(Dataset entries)
----------

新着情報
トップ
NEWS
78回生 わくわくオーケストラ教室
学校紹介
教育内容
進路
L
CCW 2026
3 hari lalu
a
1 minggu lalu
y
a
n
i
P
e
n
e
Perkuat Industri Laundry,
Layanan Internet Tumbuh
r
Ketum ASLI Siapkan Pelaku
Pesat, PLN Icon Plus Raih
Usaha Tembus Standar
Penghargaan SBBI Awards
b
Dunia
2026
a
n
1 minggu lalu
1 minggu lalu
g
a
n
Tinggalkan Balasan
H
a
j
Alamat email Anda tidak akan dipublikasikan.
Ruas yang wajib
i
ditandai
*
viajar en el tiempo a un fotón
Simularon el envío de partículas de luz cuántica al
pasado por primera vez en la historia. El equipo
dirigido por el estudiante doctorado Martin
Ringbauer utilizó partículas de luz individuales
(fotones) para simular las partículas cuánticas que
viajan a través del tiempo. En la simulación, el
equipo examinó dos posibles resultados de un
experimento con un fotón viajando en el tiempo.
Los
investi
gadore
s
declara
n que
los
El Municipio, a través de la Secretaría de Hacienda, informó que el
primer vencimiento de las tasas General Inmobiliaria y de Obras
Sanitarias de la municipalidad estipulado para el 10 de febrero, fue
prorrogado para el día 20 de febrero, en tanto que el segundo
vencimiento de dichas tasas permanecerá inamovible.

----------

Activity: Reproduce all of the entries above line by line, keeping every character and line break unchanged.

Answer:
新着情報
トップ
NEWS
78回生 わくわくオーケストラ教室
学校紹介
教育内容
進路
L
CCW 2026
3 hari lalu
a
1 minggu lalu
y
a
n
i
P
e
n
e
Perkuat Industri Laundry,
Layanan Internet Tumbuh
r
Ketum ASLI Siapkan Pelaku
Pesat, PLN Icon Plus Raih
Usaha Tembus Standar
Penghargaan SBBI Awards
b
Dunia
2026
a
n
1 minggu lalu
1 minggu lalu
g
a
n
Tinggalkan Balasan
H
a
j
Alamat email Anda tidak akan dipublikasikan.
Ruas yang wajib
i
ditandai
*
viajar en el tiempo a un fotón
Simularon el envío de partículas de luz cuántica al
pasado por primera vez en la historia. El equipo
dirigido por el estudiante doctorado Martin
Ringbauer utilizó partículas de luz individuales
(fotones) para simular las partículas cuánticas que
viajan a través del tiempo. En la simulación, el
equipo examinó dos posibles resultados de un
experimento con un fotón viajando en el tiempo.
Los
investi
gadore
s
declara
n que
los
El Municipio, a través de la Secretaría de Hacienda, informó que el
primer vencimiento de las tasas General Inmobiliaria y de Obras
Sanitarias de la municipalidad estipulado para el 10 de febrero, fue
prorrogado para el día 20 de febrero, en tanto que el segundo
vencimiento de dichas tasas permanecerá inamovible.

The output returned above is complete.